Ordine di lavoro:
Elenca tutti gli aggettivi con cui il segmento di testo qualifica l'esistenza di cui Dio non si aspetta che ci accontentiamo.

Segmento di testo:
......
Una Santa della “porta accanto”

24/04/2018

Per un cristiano non è possibile pensare alla propria missione sulla terra senza concepirla come un cammino di santità, perché questa infatti è la volontà di Dio, la vostra santificazione (1Ts 4,3)…Egli ci vuole santi e non si aspetta che ci accontentiamo di un’esistenza mediocre, annacquata, inconsistente” (Papa Francesco – Gaudete et exsultate).

La festa di Beata Teresa Maria della Croce, che ricorre ogni anno il 23 aprile, giorno della sua nascita in cielo, torna a ricordarci il cammino a cui ciascuno è chiamato: di santità, di una santità “della porta accanto”, come lo è stata lei, Bettina, cresciuta tra i volti della campagna fiorentina, a Campi Bisenzio.
......
Voci estratte:
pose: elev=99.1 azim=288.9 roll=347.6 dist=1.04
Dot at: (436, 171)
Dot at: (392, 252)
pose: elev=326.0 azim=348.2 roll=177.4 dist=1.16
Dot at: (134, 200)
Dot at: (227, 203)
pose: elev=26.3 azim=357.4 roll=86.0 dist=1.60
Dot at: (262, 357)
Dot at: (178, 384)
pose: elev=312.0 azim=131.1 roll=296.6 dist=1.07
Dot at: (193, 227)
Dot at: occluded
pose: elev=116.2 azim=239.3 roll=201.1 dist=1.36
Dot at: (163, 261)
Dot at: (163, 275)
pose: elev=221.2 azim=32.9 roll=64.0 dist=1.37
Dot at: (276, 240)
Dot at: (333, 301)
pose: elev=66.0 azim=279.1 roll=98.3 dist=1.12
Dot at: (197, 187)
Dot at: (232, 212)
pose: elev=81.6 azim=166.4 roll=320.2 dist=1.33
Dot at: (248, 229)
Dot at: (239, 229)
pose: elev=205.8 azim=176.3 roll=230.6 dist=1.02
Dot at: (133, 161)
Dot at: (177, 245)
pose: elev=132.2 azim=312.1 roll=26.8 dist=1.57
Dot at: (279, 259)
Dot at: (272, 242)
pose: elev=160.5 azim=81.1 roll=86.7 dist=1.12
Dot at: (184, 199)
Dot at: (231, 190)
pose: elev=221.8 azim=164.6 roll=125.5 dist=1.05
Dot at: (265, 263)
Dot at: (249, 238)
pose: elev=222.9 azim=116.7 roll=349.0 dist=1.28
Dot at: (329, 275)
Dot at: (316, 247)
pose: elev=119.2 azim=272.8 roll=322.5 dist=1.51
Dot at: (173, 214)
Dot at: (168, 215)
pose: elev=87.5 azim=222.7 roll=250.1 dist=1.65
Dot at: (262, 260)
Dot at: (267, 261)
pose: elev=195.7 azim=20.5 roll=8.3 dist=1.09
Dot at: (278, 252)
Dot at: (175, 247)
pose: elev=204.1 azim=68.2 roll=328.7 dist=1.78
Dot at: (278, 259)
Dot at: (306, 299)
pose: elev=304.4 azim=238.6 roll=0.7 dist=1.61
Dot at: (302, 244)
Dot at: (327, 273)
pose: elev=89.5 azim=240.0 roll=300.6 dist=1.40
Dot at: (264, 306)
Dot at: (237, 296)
......
Risposta al problema:
mediocre, annacquata, inconsistente